▶ [Exercise details]
Using the listing that follows, filter out every line lacking the string "splines" and return the rest.

▶ [Records for processing]
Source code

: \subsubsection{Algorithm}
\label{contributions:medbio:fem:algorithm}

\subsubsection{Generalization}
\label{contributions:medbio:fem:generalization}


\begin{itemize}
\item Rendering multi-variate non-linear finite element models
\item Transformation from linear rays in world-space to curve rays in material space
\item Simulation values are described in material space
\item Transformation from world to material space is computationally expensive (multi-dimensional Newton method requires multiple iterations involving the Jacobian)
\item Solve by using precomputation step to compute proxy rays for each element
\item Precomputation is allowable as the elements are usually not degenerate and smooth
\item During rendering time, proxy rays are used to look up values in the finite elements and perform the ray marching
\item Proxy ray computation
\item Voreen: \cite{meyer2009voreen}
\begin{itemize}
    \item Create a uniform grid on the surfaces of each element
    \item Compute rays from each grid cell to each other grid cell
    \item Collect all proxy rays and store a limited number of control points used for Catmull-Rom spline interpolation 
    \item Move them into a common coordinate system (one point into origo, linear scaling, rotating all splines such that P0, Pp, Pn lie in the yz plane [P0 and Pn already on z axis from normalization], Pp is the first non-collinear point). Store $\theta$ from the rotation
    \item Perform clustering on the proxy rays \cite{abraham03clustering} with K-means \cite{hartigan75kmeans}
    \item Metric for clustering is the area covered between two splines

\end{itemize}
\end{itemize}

▶ [Task output]
    \item Move them into a common coordinate system (one point into origo, linear scaling, rotating all splines such that P0, Pp, Pn lie in the yz plane [P0 and Pn already on z axis from normalization], Pp is the first non-collinear point). Store $\theta$ from the rotation
    \item Metric for clustering is the area covered between two splines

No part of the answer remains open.